Amazon gets Elasticated
Will EC2 go down well in the City?
Amazon has now added a new layer to its utility computing platform with the Elastic Compute Cloud, EC2. S3 redefined the pricing model for utility storage, and EC2 looks set to do the same for utility and grid compute resources.
An array of virtual servers, EC2 allows you to run Linux images on its hardware. Currently Fedora Core 3 and Core 4 are supported, though Amazon expects any Linux distribution with a 2.6 kernel should run. Each image will give you the equivalent of a 1.7Ghz Xeon CPU with 1.75GB of RAM, 160GB of local storage, and 250Mb/s of connectivity.
The pricing model is attractive - especially when compared to Sun's $1 per CPU per hour.
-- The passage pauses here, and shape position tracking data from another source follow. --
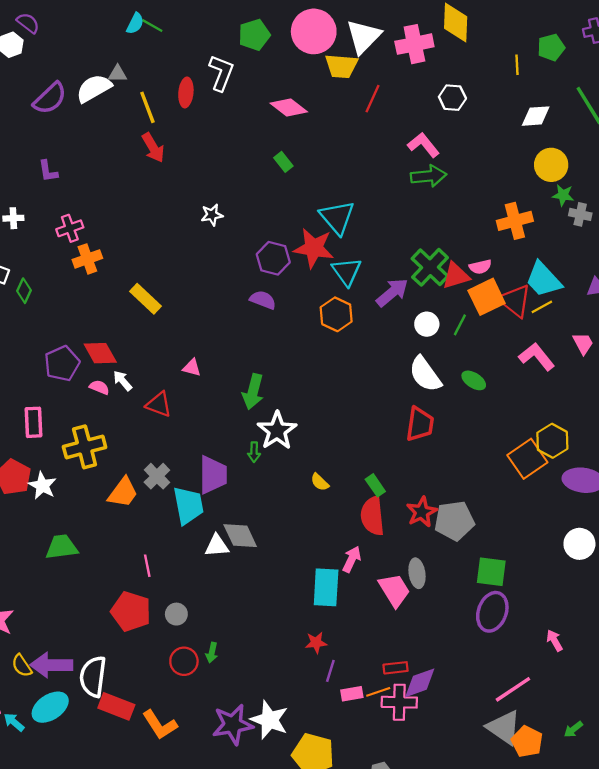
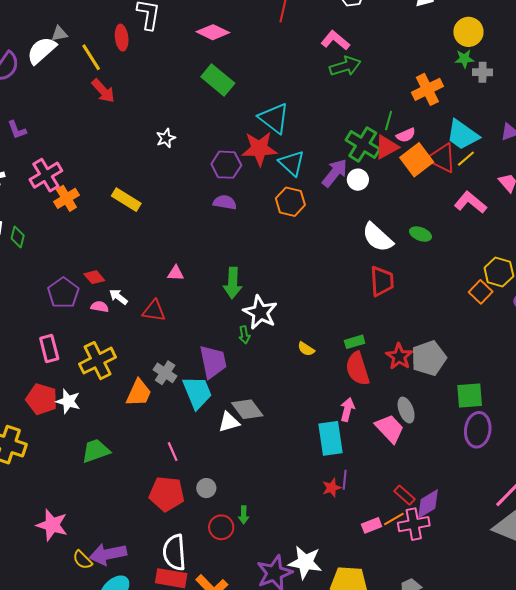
green rectangle: (283, 162) -> (218, 80), size x1.8
yellow circle: (551, 165) -> (468, 32), moved
pink cross: (70, 228) -> (46, 175), size x1.4
yellow rectangle: (146, 299) -> (126, 200), moved
white circle: (427, 324) -> (358, 180), moved
green line: (460, 325) -> (389, 120), moved
red diamond: (100, 353) -> (94, 277), size x0.7
orange square: (527, 459) -> (481, 292), size x0.7
green rectangle: (375, 485) -> (355, 342), turned -60
red rectangle: (396, 668) -> (404, 495), turned 60
purple line: (330, 671) -> (345, 480), moved
white semicircle: (93, 677) -> (174, 552), moved

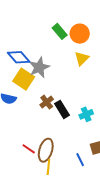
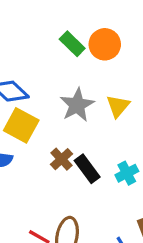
yellow triangle: (82, 58) -> (118, 106), moved
gray star: (39, 67) -> (77, 105), moved

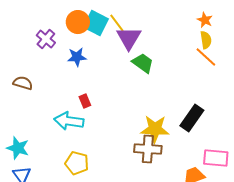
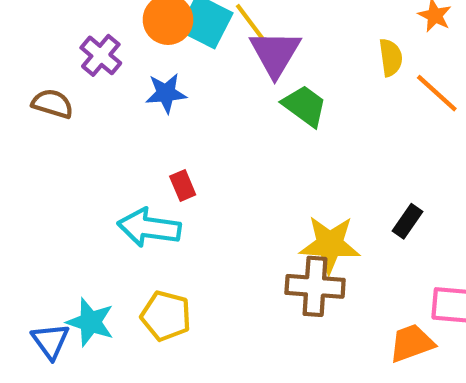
yellow semicircle: (206, 40) -> (391, 57), moved
brown semicircle: (23, 83) -> (53, 104), moved
black rectangle: (192, 118) -> (407, 221), size x0.6
cyan star: (18, 148) -> (90, 322), moved

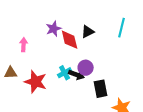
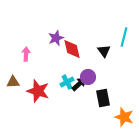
black triangle: (88, 32) -> (104, 51), moved, turned -40
black arrow: (77, 75) -> (79, 84), turned -63

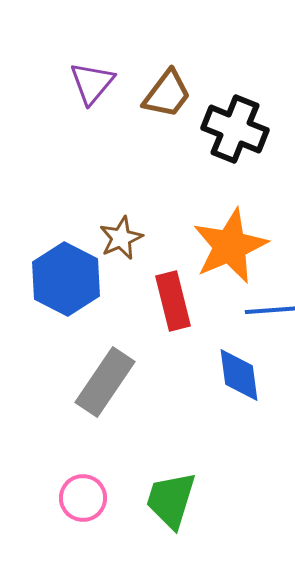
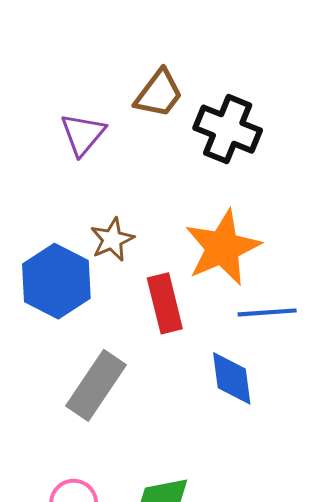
purple triangle: (92, 83) -> (83, 134), moved

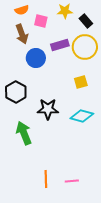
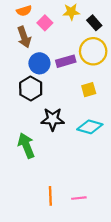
pink square: (41, 21) -> (45, 23), turned 32
purple rectangle: (60, 45) -> (66, 61), moved
black hexagon: (16, 92) -> (31, 89), moved

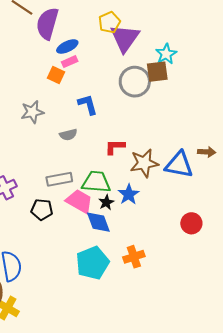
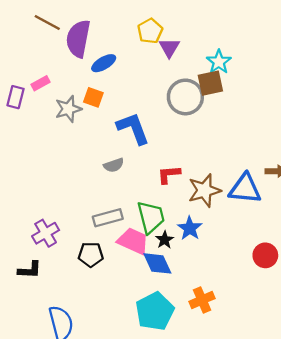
purple triangle: (125, 38) -> (169, 48), size x0.6
pink rectangle: (70, 62) -> (40, 83), moved
blue L-shape: (88, 104) -> (133, 128), size x1.4
gray star: (32, 112) -> (68, 109), moved
green trapezoid: (96, 182) -> (151, 217), turned 76

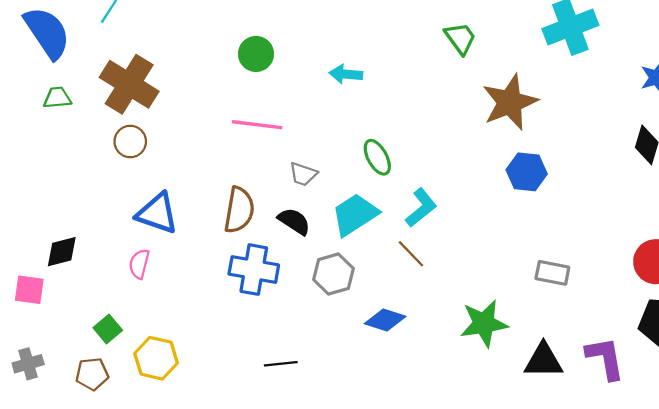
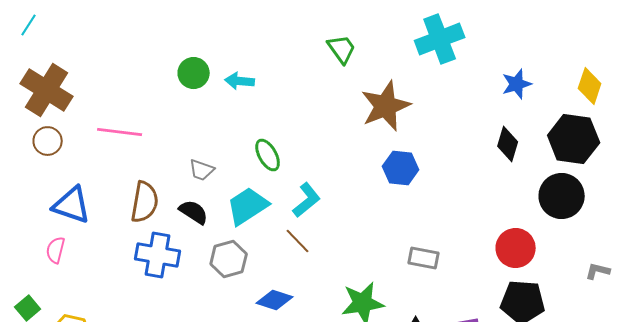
green circle: (256, 54) -> (194, 73), moved
pink line: (257, 125) -> (120, 132), moved

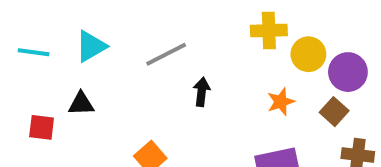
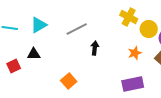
yellow cross: (269, 30) -> (129, 17), turned 30
red square: (42, 127) -> (14, 66), turned -32

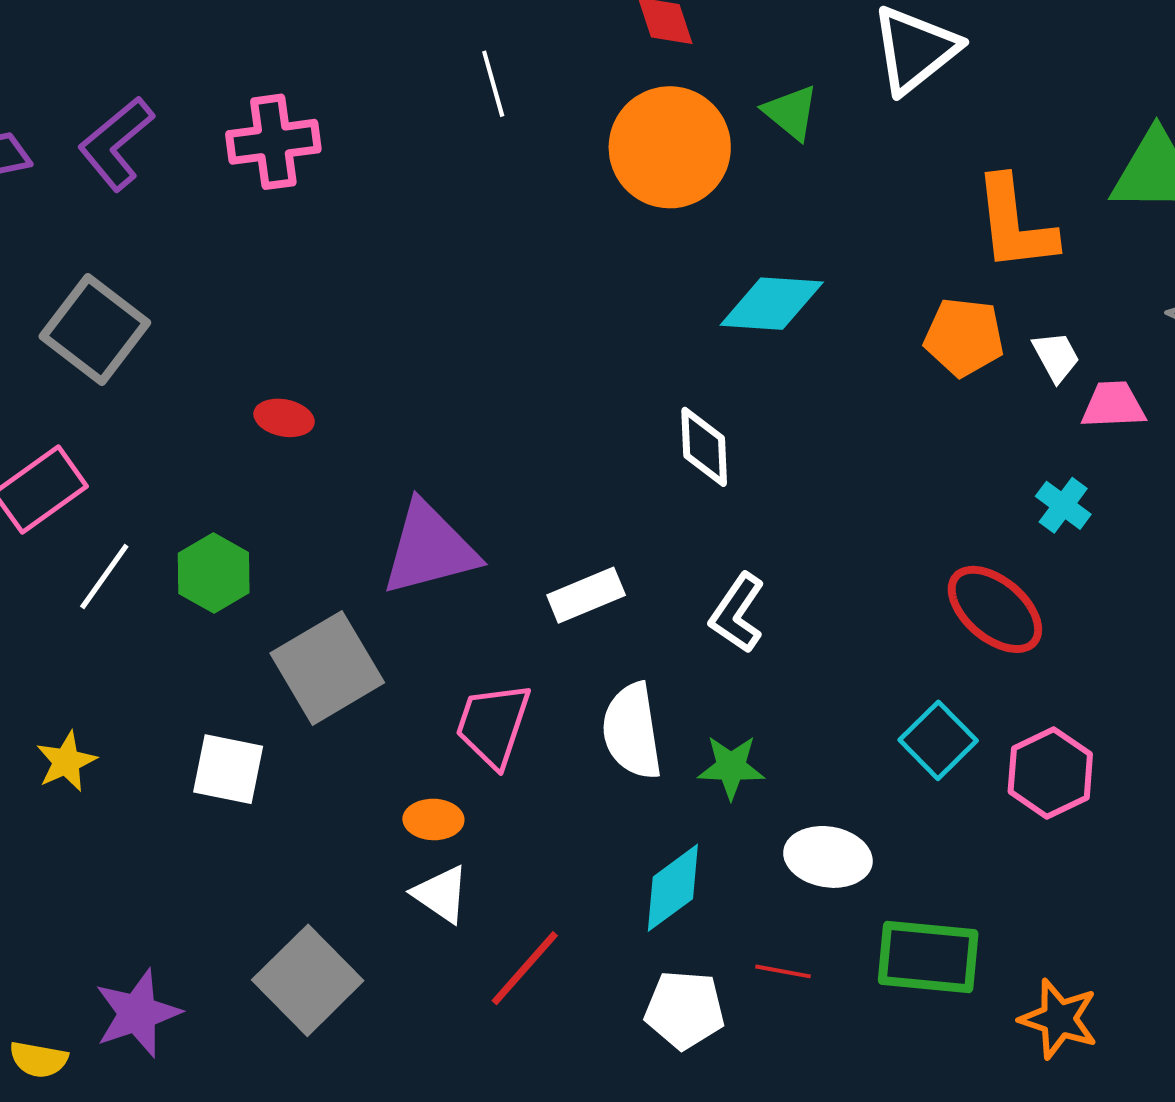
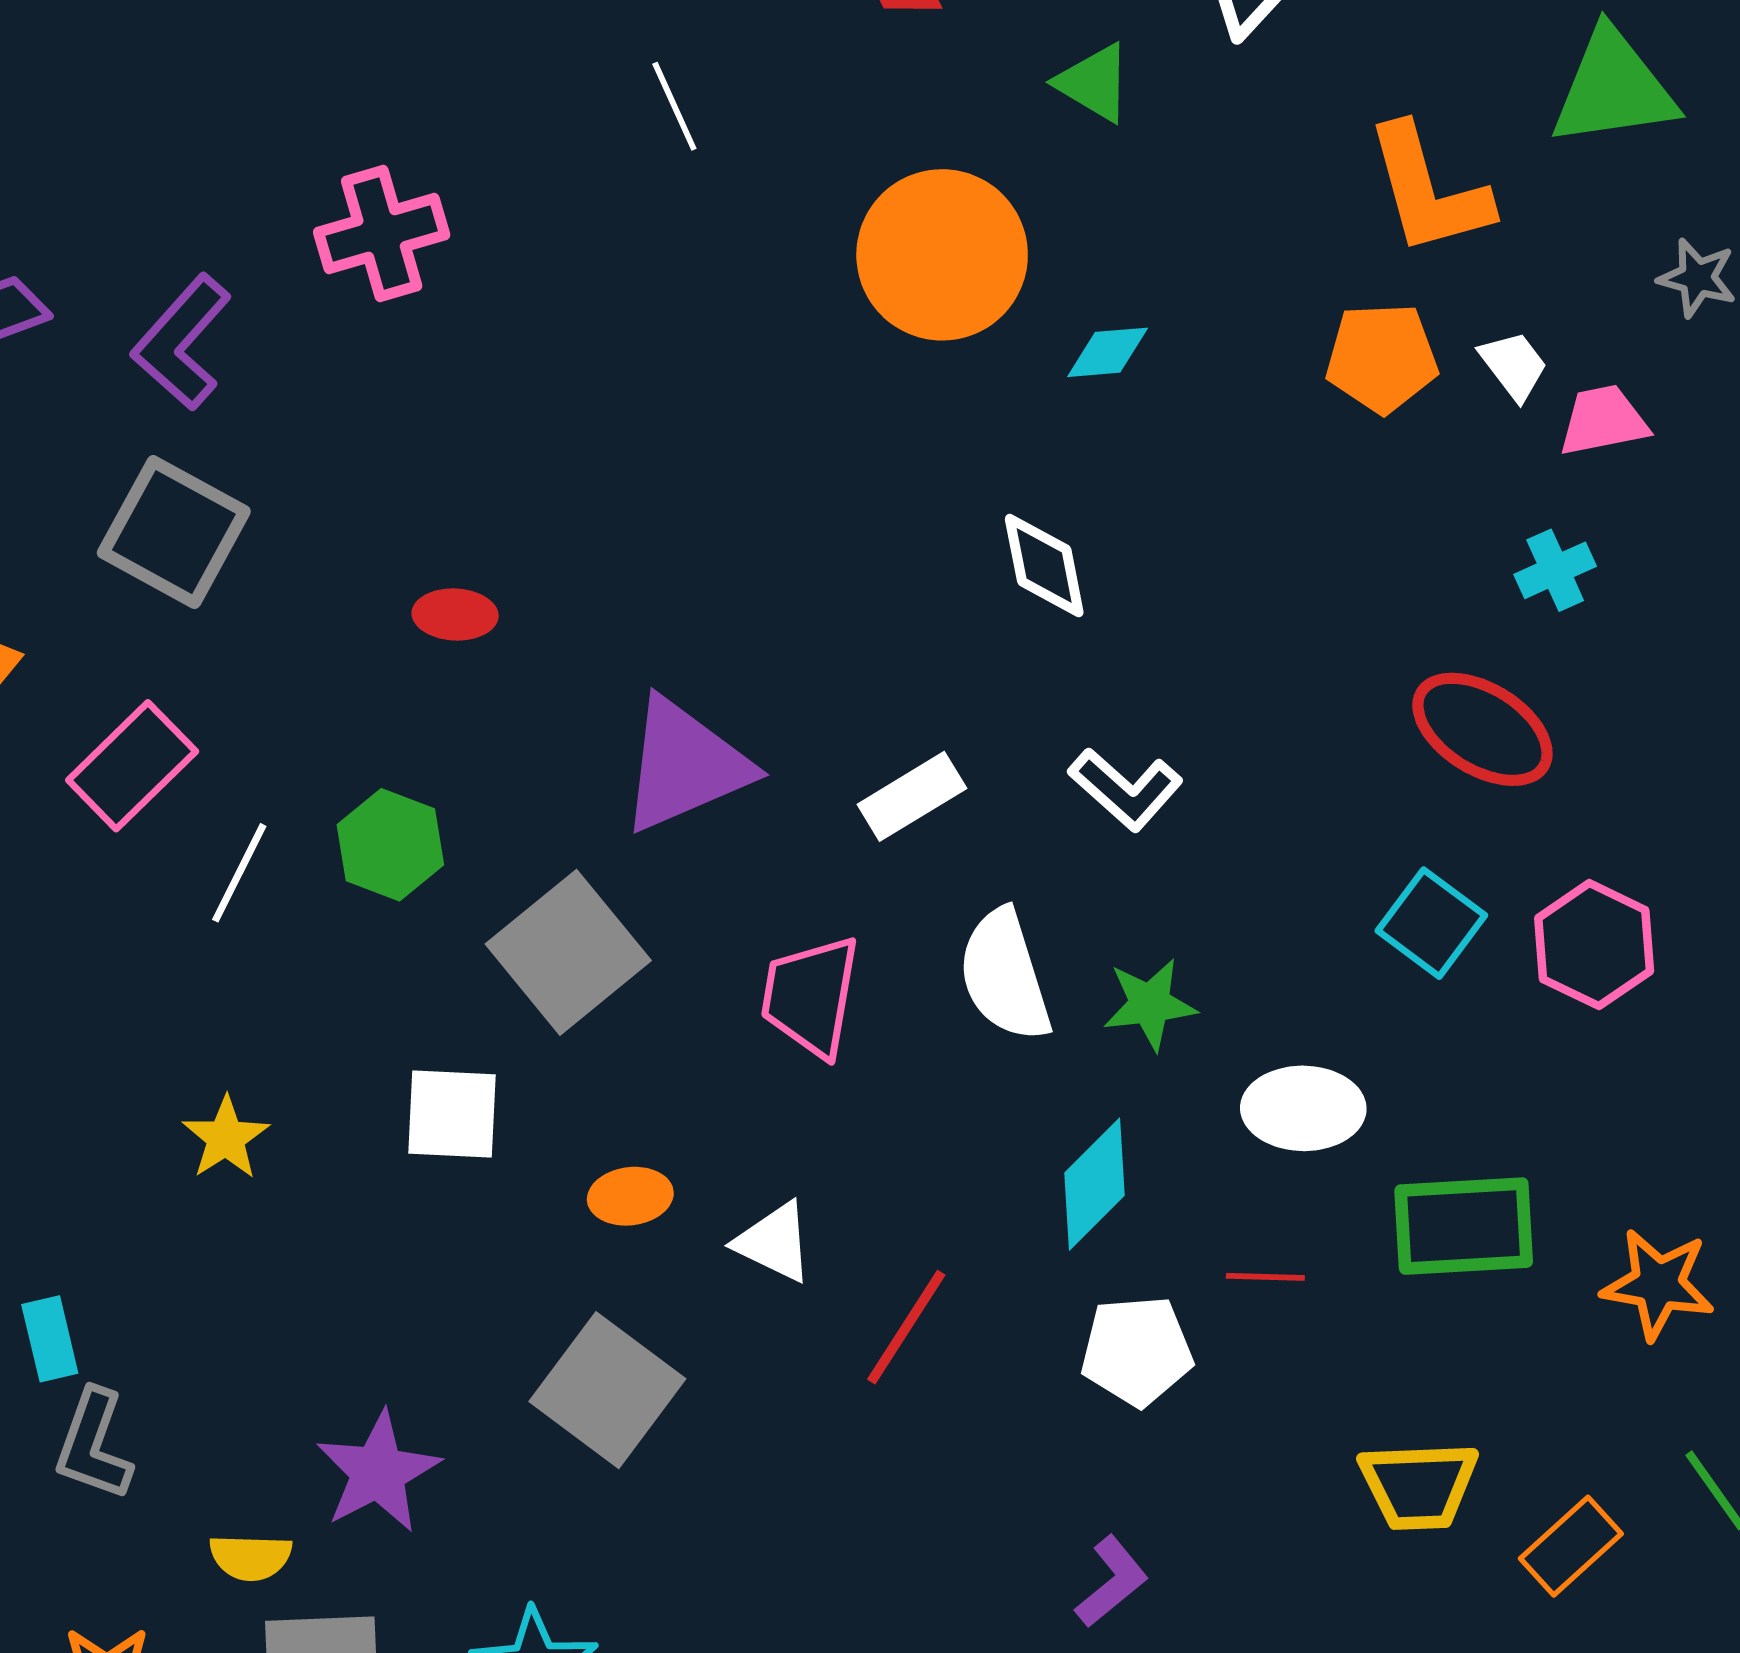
purple L-shape: (116, 143) -> (182, 342), moved
orange circle: (670, 147) -> (942, 255), moved
cyan diamond: (772, 304) -> (1108, 352), size x0.6
cyan cross: (1063, 505) -> (1555, 570), turned 38
white L-shape: (737, 613) -> (1126, 789), turned -74
orange ellipse: (433, 819) -> (630, 1196), moved

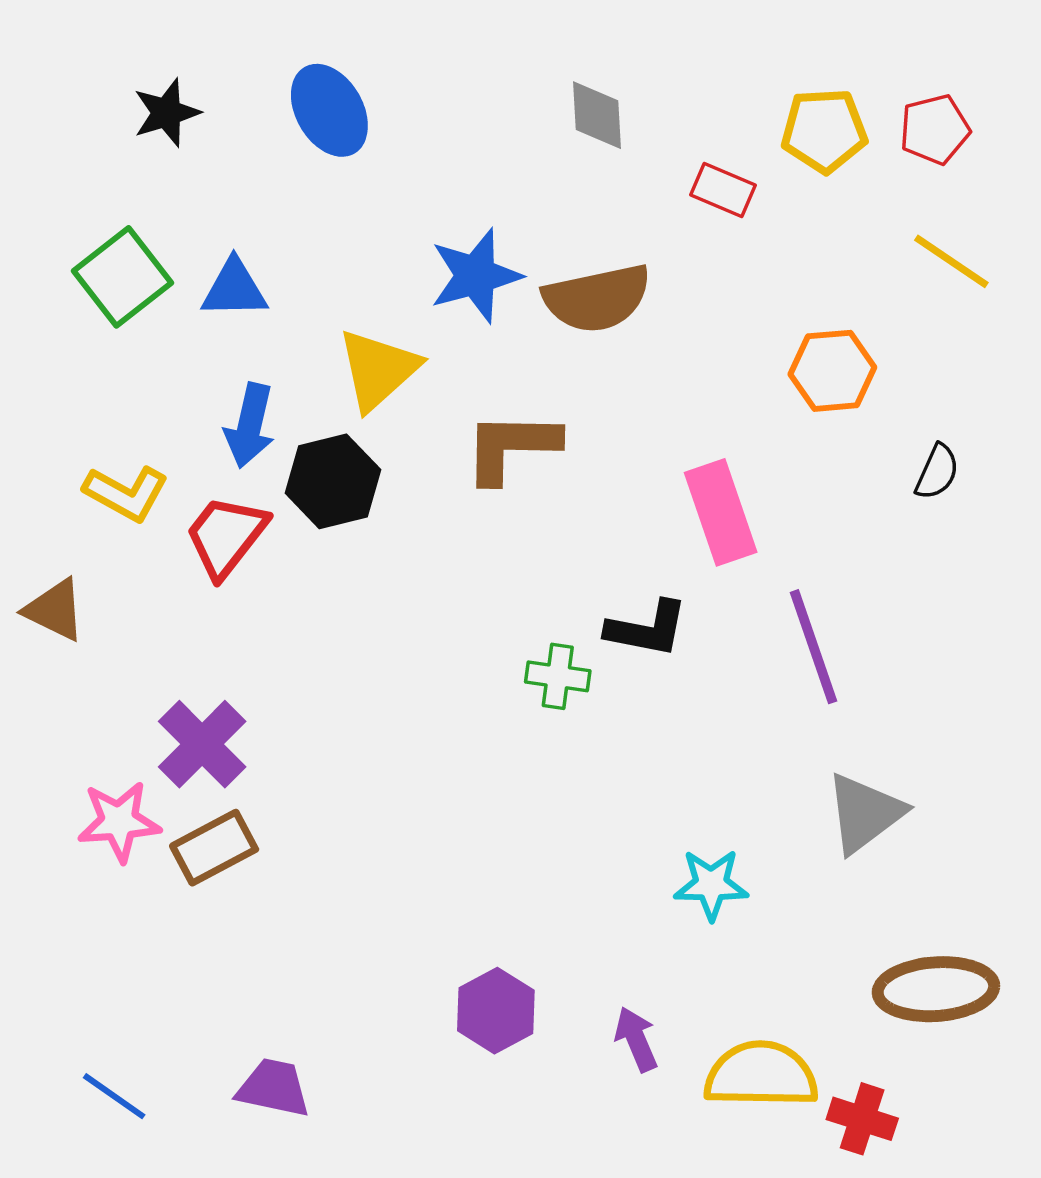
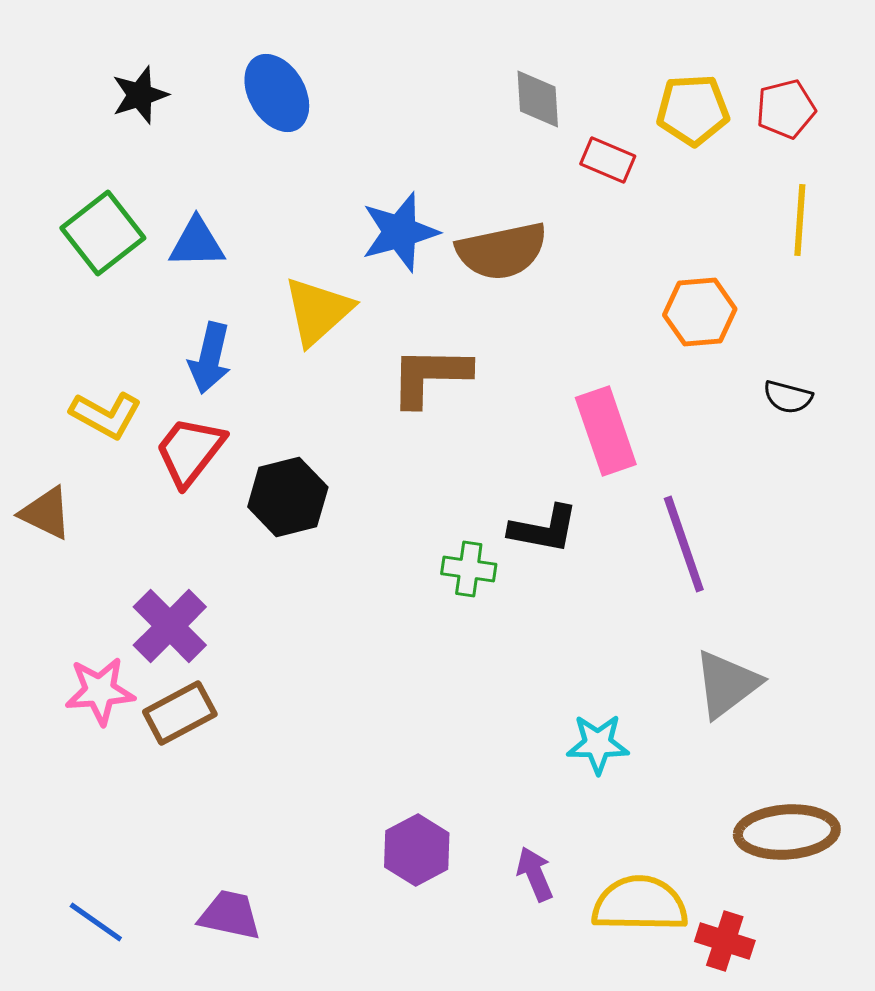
gray diamond: (597, 115) -> (538, 99), moved
yellow line: (951, 261) -> (800, 220), turned 60
black semicircle: (937, 472) -> (788, 397), turned 81
black hexagon: (333, 481) -> (288, 497), moved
EC2 will cost $0.10 per instance-hour, and $0.20 per GB of externally transferred data.
While you still have to account for storage separately (as EC2 uses S3 as a storage platform), running a server flat out for a month with Amazon's new service will cost you around $72. However, if you need permanent infrastructure, buying your own hardware could well be more cost effective.
So why use EC2? If you need compute power quickly, and have an Amazon sanctioned image to hand, the EC2 is an ideal way of throwing a cluster of virtual servers at a particularly sticky problem that needs to be solved right now.
Alternatively, if you're prototyping a new web service and don't want to rent a full time server for your tests, a sacrificial server image on EC2 can save you time and money. You can keep EC2 costs to a minimum by treating it as a batch processing system, uploading and downloading batches of data to keep network charges down.